Scene comparison data →
● ● ● ● ● ● ●

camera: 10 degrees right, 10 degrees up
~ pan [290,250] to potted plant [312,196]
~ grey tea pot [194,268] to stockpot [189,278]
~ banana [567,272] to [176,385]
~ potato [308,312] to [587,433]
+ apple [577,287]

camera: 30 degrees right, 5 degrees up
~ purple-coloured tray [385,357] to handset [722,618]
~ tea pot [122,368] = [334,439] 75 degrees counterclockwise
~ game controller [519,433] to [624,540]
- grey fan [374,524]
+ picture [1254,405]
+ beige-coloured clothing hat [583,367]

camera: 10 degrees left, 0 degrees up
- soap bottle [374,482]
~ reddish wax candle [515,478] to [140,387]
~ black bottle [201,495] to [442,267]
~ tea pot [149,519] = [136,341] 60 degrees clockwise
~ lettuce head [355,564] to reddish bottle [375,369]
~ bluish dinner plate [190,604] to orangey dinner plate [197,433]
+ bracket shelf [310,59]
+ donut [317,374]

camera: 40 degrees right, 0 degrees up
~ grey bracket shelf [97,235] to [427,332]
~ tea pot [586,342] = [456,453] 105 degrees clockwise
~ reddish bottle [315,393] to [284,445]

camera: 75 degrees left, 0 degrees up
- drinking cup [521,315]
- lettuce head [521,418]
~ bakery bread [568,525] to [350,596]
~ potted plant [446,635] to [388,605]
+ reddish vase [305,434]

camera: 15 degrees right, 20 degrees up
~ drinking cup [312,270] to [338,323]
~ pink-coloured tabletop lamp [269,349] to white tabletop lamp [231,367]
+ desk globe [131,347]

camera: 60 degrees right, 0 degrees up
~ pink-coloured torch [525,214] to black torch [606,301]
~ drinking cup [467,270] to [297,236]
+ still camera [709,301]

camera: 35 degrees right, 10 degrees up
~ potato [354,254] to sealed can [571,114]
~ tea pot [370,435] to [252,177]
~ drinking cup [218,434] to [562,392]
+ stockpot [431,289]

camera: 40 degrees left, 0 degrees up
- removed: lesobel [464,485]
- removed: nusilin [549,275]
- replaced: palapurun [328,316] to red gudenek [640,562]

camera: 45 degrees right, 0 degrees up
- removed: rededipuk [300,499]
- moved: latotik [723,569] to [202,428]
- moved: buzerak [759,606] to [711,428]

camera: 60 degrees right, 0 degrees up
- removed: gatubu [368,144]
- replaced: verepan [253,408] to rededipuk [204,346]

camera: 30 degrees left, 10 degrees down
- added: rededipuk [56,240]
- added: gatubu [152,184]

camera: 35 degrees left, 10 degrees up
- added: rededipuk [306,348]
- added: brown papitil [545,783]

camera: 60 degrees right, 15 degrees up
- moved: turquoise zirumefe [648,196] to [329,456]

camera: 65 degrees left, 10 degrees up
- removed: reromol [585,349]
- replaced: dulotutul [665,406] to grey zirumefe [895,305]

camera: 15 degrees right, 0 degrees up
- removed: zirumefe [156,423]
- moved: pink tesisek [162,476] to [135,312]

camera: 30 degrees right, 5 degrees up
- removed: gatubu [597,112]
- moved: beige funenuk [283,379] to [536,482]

● ● ● ● ● ● ●

WHAT IS NEEDED → Please reproduce the lines from the line with "to stockpot [189,278]" to the line with "[308,312] to [587,433]", both ends included, exactly as they appear above.

SOLVED PROBLEM →
~ grey tea pot [194,268] to stockpot [189,278]
~ banana [567,272] to [176,385]
~ potato [308,312] to [587,433]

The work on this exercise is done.